HST will be applied only on new homes, not resale properties.


----------



## iherald (Apr 18, 2009)

square one said:


> Hello. Just wondering if anyone can enlighten me. I am thinking about buying a home (not a new build) and selling my current one. How does the upcoming HST in Ontario affect me? Do I have to pay HST on the home I am buying on top of the purchase price? Or does the seller pay it out of the price? Does it only apply to new construction? Do I need a closing date prior to July 1st to avoid it? Any information would be helpful! Thanks.


You will pay HST on your legal fees and other fees. But it won't be charged to the actual buying or selling of the property.


----------



## Berubeland (Sep 6, 2009)

The HST also applies to new homes but... the builder gets a 6% credit of some kind so chances are we will see a 2% increase overall due to the new tax.


----------



## Alexandra (Apr 3, 2009)

If you need to fix up your old home before you sell, or plan to do any work in your new home, renovations will now be taxed at 13%.

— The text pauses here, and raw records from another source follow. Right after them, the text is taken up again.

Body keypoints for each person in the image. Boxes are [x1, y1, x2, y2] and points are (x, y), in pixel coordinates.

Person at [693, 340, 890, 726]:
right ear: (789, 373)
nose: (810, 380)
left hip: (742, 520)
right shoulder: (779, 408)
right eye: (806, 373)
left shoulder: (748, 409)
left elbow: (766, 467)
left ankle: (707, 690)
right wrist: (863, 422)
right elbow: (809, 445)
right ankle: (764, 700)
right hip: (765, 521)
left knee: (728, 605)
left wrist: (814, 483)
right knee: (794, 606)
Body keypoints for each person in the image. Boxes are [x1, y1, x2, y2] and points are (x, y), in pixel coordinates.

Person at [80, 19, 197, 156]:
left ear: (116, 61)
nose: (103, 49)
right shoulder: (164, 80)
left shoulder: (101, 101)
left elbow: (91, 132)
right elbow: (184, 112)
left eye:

Also your realtor (if you use one) will be affected - real estate commisions will now be taxed at 13%. I wonder how they will manage to pass that cost onto us, given the latest outrage at their inflated fees ;-)?


----------



## Cal (Jun 17, 2009)

I will be curious to see July home sale stats for new and resales homes.

There was a RE lawyers office in Scarborough that was processing 1000-1200 closings on June 30th alone.

Obviously the HST will be a factor, in puling some sales forward. How much....dunno yet.

HST rules:

http://www.suttonrealty.com/HST_Real_Estate_Ontario/page_2340282.html


----------